Una vez concluida la carga, y tras haber echado un par de partidas a modo de prueba, la palabra que mejor definía nuestra experiencia con este invento era “aleatoriedad”. Porque efectivamente, las más de las veces sentíamos no poder controlar nada de lo que sucedía a nuestro alrededor, ni siquiera aquello que teóricamente podíamos controlar. Ya de entrada nos encontrábamos en una situación claramente definitoria sobre lo que nos esperaba: acosados por un trípode que amenazaba con dejarnos fritos, debíamos decidir entre tres posibles opciones para salvar el pellejo. Una elección en plan test, pero desde luego sin recibir ninguna pista ni tener la menor idea de cual podía ser válida. Obligados a elegir prácticamente a boleo, si teníamos la “mala suerte” de no acertar acabábamos muertos y fin de la historia. Bonita forma de empezar ¿no?
Si lográbamos superar tan curiosa prueba comenzaba de verdad la partida, y como no teníamos la menor idea de qué hacer y de cómo hacerlo, todo se limitaba a deambular por calles solitarias hasta toparse con un objeto, un monigote como el nuestro o un trípode, algo que cumpliendo con esa norma de aleatoriedad que gobernaba el programa, podía suceder en cualquier momento porque en ningún caso recibíamos señal alguna de lo que podríamos encontrarnos al doblar una esquina. Tolo ello experimentando continuamente una turbadora sensación de cutrez ante la pobreza exhibida por el juego en todas sus facetas, indigna de cualquier producto comercial de 1984. Para colmo la peor nota se la llevaba el sonido: teniendo en cuenta que The War of the Worlds estaba inicialmente basado en una obra musical, resultaba esperpéntico que todo se limitase a un puñado de pitidos aislados y a la repetición ocasional del mismo fragmento de «Eve of the War» recreada de un modo bastante casposo hasta para el Spectrum.

— Su tarea —
Reproduzca literalmente el fragmento del texto fuente que va desde "Una vez concluida" hasta "de empezar ¿no?". Aténgase únicamente a lo que dice el texto fuente.

— Conjunto de registros —
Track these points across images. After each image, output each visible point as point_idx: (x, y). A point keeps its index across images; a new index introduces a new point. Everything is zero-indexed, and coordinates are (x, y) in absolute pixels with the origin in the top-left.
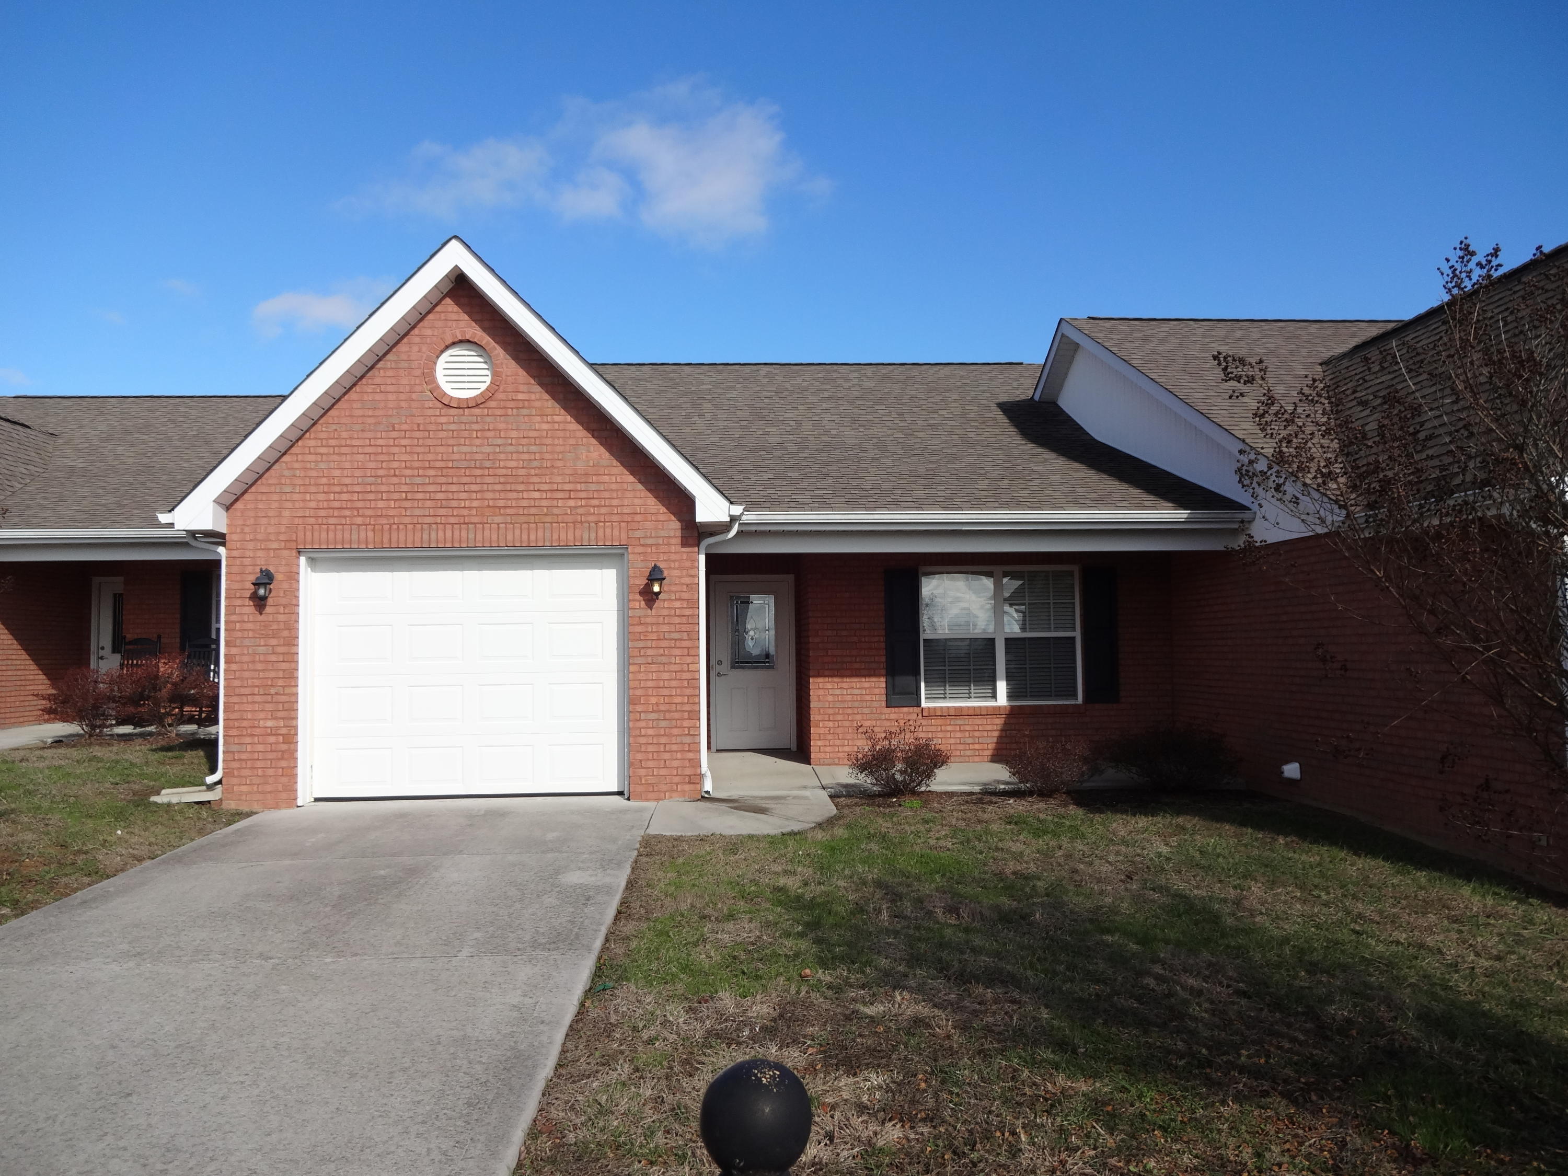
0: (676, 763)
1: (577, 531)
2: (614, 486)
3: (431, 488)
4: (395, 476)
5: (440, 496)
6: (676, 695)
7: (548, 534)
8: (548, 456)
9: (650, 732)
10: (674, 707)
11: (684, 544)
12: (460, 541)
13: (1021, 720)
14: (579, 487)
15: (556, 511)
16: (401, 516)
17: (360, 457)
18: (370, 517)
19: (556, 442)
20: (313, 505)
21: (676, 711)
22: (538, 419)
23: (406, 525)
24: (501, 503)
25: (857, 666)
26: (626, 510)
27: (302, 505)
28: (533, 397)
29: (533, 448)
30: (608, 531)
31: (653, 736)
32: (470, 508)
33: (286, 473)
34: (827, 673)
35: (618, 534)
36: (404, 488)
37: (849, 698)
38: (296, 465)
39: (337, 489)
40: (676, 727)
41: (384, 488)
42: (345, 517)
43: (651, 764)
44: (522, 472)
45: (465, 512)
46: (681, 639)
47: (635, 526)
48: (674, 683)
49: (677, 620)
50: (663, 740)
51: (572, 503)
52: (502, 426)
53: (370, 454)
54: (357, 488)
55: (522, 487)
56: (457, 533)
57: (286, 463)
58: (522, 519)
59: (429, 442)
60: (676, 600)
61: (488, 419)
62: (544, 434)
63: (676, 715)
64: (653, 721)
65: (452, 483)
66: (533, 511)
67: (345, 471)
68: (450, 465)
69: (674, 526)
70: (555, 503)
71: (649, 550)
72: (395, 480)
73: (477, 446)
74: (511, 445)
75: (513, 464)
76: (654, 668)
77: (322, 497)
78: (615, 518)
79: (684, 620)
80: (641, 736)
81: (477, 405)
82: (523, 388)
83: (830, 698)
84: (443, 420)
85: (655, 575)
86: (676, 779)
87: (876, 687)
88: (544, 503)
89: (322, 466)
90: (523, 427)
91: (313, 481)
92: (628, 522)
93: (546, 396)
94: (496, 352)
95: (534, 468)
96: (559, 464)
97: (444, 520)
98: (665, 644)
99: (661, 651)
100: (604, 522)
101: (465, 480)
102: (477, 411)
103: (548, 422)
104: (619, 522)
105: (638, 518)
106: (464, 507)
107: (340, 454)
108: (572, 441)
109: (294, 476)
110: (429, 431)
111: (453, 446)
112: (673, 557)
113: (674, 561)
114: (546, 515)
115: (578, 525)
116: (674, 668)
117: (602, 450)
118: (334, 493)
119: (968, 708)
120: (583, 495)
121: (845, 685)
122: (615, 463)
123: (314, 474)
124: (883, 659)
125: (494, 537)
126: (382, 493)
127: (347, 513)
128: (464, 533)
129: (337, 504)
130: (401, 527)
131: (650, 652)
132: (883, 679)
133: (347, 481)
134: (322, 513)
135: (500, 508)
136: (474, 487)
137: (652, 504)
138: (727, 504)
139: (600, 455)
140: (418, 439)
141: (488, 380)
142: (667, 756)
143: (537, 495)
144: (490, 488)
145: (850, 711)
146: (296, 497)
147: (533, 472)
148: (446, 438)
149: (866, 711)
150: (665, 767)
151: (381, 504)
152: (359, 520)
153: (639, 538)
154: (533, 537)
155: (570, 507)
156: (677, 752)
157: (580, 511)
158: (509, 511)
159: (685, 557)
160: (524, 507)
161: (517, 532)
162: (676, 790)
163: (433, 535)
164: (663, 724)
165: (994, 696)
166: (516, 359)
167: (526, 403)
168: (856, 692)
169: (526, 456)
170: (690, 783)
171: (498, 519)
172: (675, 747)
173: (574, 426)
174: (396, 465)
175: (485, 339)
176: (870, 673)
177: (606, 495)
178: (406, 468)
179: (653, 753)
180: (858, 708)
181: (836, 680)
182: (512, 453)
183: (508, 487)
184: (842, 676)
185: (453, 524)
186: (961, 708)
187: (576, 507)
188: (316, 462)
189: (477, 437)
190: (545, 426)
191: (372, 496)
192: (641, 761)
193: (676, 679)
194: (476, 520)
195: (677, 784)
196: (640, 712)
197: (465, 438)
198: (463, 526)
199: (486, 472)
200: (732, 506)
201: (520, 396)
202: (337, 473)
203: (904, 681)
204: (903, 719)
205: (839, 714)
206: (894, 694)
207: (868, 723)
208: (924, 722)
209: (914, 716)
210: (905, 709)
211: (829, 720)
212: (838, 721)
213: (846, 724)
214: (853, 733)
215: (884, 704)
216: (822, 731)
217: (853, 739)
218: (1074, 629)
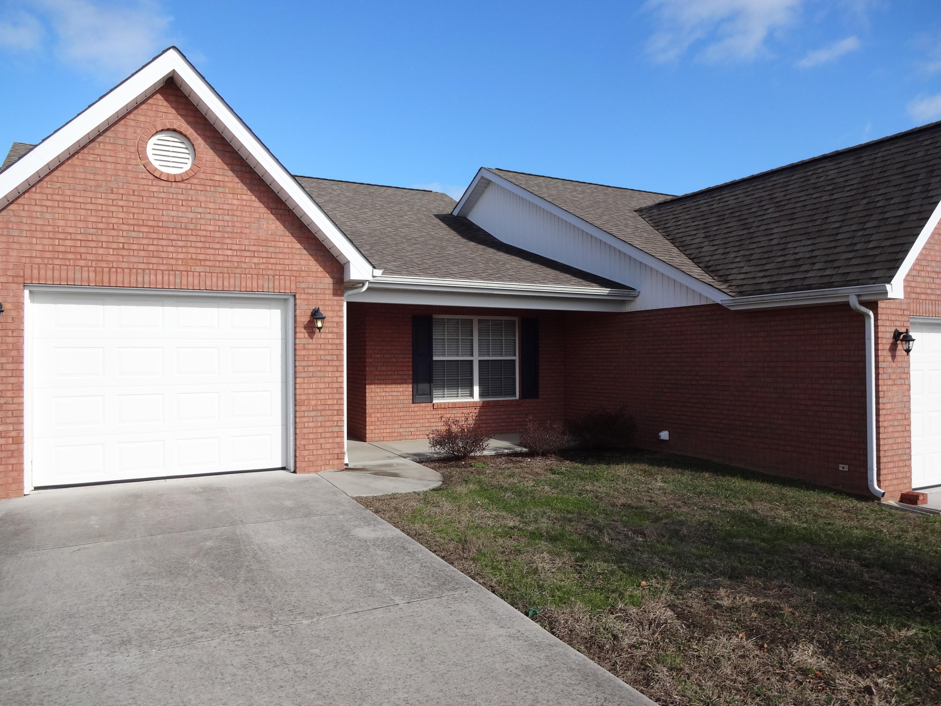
0: (328, 446)
1: (259, 281)
2: (286, 250)
3: (145, 241)
4: (113, 229)
5: (152, 248)
6: (329, 399)
7: (238, 282)
8: (238, 224)
9: (311, 425)
10: (327, 407)
11: (335, 294)
12: (169, 284)
13: (488, 410)
14: (261, 249)
15: (244, 265)
16: (118, 261)
17: (83, 212)
18: (92, 261)
19: (244, 214)
20: (39, 247)
21: (329, 410)
22: (230, 196)
23: (123, 269)
24: (202, 257)
25: (395, 377)
26: (295, 268)
27: (28, 247)
28: (227, 179)
29: (226, 218)
30: (282, 282)
31: (313, 428)
32: (177, 259)
33: (13, 219)
34: (377, 382)
35: (289, 285)
36: (122, 240)
37: (390, 398)
38: (23, 214)
39: (62, 236)
40: (329, 421)
41: (104, 239)
42: (69, 259)
43: (311, 447)
44: (218, 235)
45: (173, 262)
46: (333, 360)
47: (300, 279)
48: (327, 391)
49: (330, 347)
50: (320, 430)
51: (255, 260)
52: (202, 199)
53: (91, 210)
54: (80, 237)
55: (217, 246)
56: (166, 278)
57: (13, 211)
58: (218, 270)
59: (142, 205)
60: (329, 333)
61: (192, 192)
62: (235, 208)
63: (329, 413)
64: (313, 417)
65: (162, 239)
66: (227, 264)
67: (69, 222)
68: (161, 225)
69: (328, 281)
70: (243, 259)
71: (311, 297)
72: (114, 233)
73: (182, 212)
74: (210, 213)
75: (211, 228)
76: (314, 380)
77: (47, 241)
78: (287, 273)
79: (335, 347)
80: (305, 428)
81: (183, 181)
82: (221, 172)
83: (378, 398)
84: (155, 189)
85: (316, 315)
86: (329, 457)
87: (406, 390)
88: (235, 259)
89: (48, 216)
90: (219, 201)
91: (39, 228)
92: (296, 277)
93: (237, 180)
94: (198, 142)
95: (228, 232)
96: (246, 231)
97: (155, 267)
98: (321, 363)
99: (319, 368)
100: (279, 276)
101: (173, 237)
102: (182, 185)
103: (237, 199)
104: (290, 276)
105: (303, 274)
106: (172, 258)
107: (65, 208)
108: (256, 215)
109: (22, 222)
110: (143, 197)
111: (163, 210)
112: (327, 303)
113: (328, 306)
114: (236, 268)
115: (261, 277)
116: (327, 380)
117: (278, 223)
118: (59, 239)
119: (459, 403)
120: (264, 255)
121: (388, 390)
122: (287, 233)
123: (40, 222)
124: (411, 373)
125: (196, 282)
126: (102, 242)
127: (71, 256)
128: (172, 278)
129: (62, 249)
130: (119, 270)
131: (311, 369)
132: (411, 386)
133: (71, 230)
134: (48, 255)
135: (201, 260)
136: (180, 243)
137: (313, 266)
138: (371, 268)
139: (277, 227)
140: (133, 202)
141: (190, 162)
142: (322, 441)
143: (229, 253)
144: (193, 244)
145: (390, 406)
146: (22, 240)
147: (226, 235)
148: (158, 203)
149: (400, 406)
150: (321, 449)
151: (101, 251)
152: (82, 263)
153: (304, 289)
154: (226, 284)
155: (255, 263)
156: (329, 438)
157: (262, 266)
158: (208, 263)
159: (335, 303)
160: (220, 261)
161: (214, 279)
162: (329, 465)
163: (147, 278)
164: (320, 419)
165: (472, 395)
166: (214, 149)
167: (221, 183)
168: (395, 394)
169: (221, 223)
170: (338, 459)
171: (199, 269)
172: (328, 435)
173: (257, 204)
174: (114, 220)
175: (190, 131)
176: (402, 382)
177: (281, 256)
178: (123, 224)
179: (313, 439)
180: (396, 405)
181: (382, 386)
182: (210, 220)
183: (207, 245)
184: (386, 384)
185: (163, 270)
186: (455, 403)
187: (259, 264)
188: (42, 212)
189: (182, 205)
190: (235, 202)
191: (93, 244)
192: (304, 445)
193: (328, 388)
194: (182, 268)
195: (329, 460)
196: (304, 411)
197: (173, 205)
198: (171, 272)
199: (190, 232)
200: (375, 270)
201: (217, 178)
202: (61, 223)
203: (424, 386)
204: (422, 411)
205: (384, 408)
206: (417, 395)
207: (401, 414)
208: (434, 412)
209: (428, 409)
210: (424, 405)
211: (378, 413)
212: (383, 413)
213: (388, 414)
214: (392, 420)
215: (411, 401)
216: (373, 419)
217: (392, 424)
218: (515, 355)
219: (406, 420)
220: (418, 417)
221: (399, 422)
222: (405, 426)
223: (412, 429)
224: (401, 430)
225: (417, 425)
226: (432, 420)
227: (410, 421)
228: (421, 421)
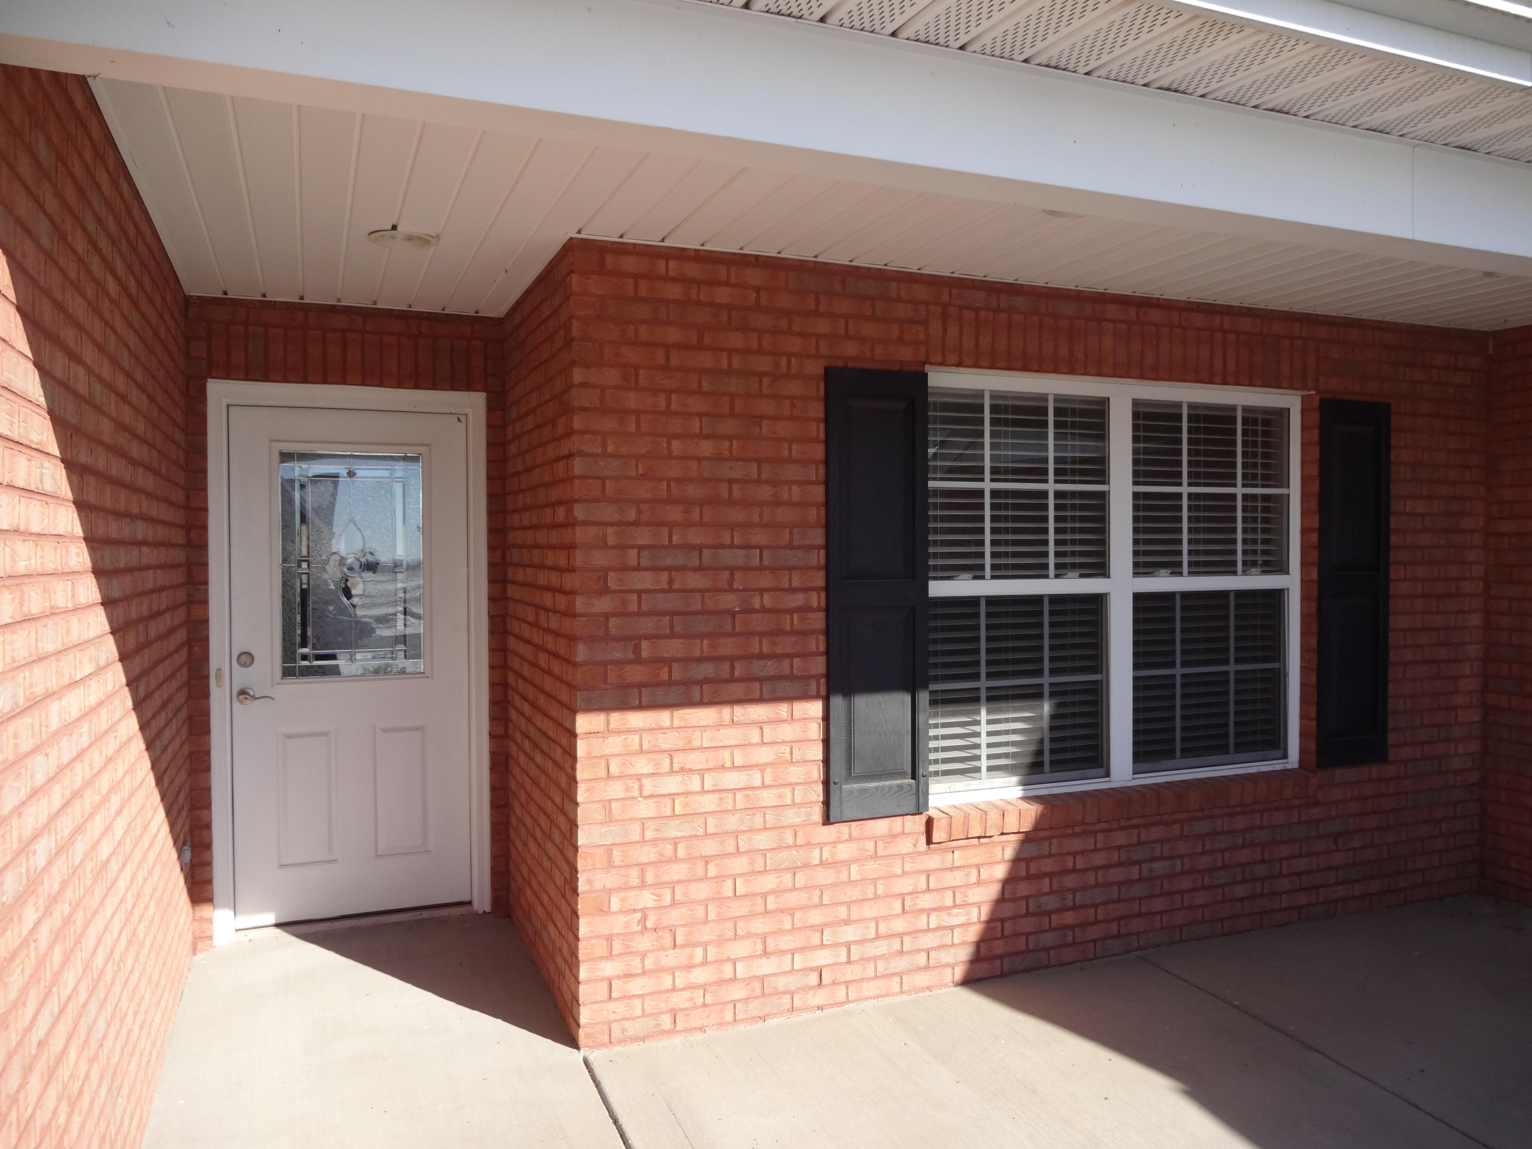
37: (708, 803)
83: (645, 809)
87: (794, 757)
145: (710, 847)
149: (763, 841)
168: (733, 779)
180: (736, 834)
204: (875, 856)
205: (675, 859)
206: (850, 776)
207: (768, 882)
208: (933, 861)
209: (905, 846)
210: (881, 826)
211: (643, 885)
212: (672, 885)
213: (700, 891)
214: (720, 920)
215: (817, 813)
216: (617, 925)
217: (721, 941)
218: (1281, 568)
219: (791, 912)
220: (854, 893)
221: (759, 926)
222: (786, 942)
223: (823, 958)
224: (766, 967)
225: (850, 933)
226: (926, 901)
227: (815, 917)
228: (869, 911)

— Solución del ejercicio —
Una vez concluida la carga, y tras haber echado un par de partidas a modo de prueba, la palabra que mejor definía nuestra experiencia con este invento era “aleatoriedad”. Porque efectivamente, las más de las veces sentíamos no poder controlar nada de lo que sucedía a nuestro alrededor, ni siquiera aquello que teóricamente podíamos controlar. Ya de entrada nos encontrábamos en una situación claramente definitoria sobre lo que nos esperaba: acosados por un trípode que amenazaba con dejarnos fritos, debíamos decidir entre tres posibles opciones para salvar el pellejo. Una elección en plan test, pero desde luego sin recibir ninguna pista ni tener la menor idea de cual podía ser válida. Obligados a elegir prácticamente a boleo, si teníamos la “mala suerte” de no acertar acabábamos muertos y fin de la historia. Bonita forma de empezar ¿no?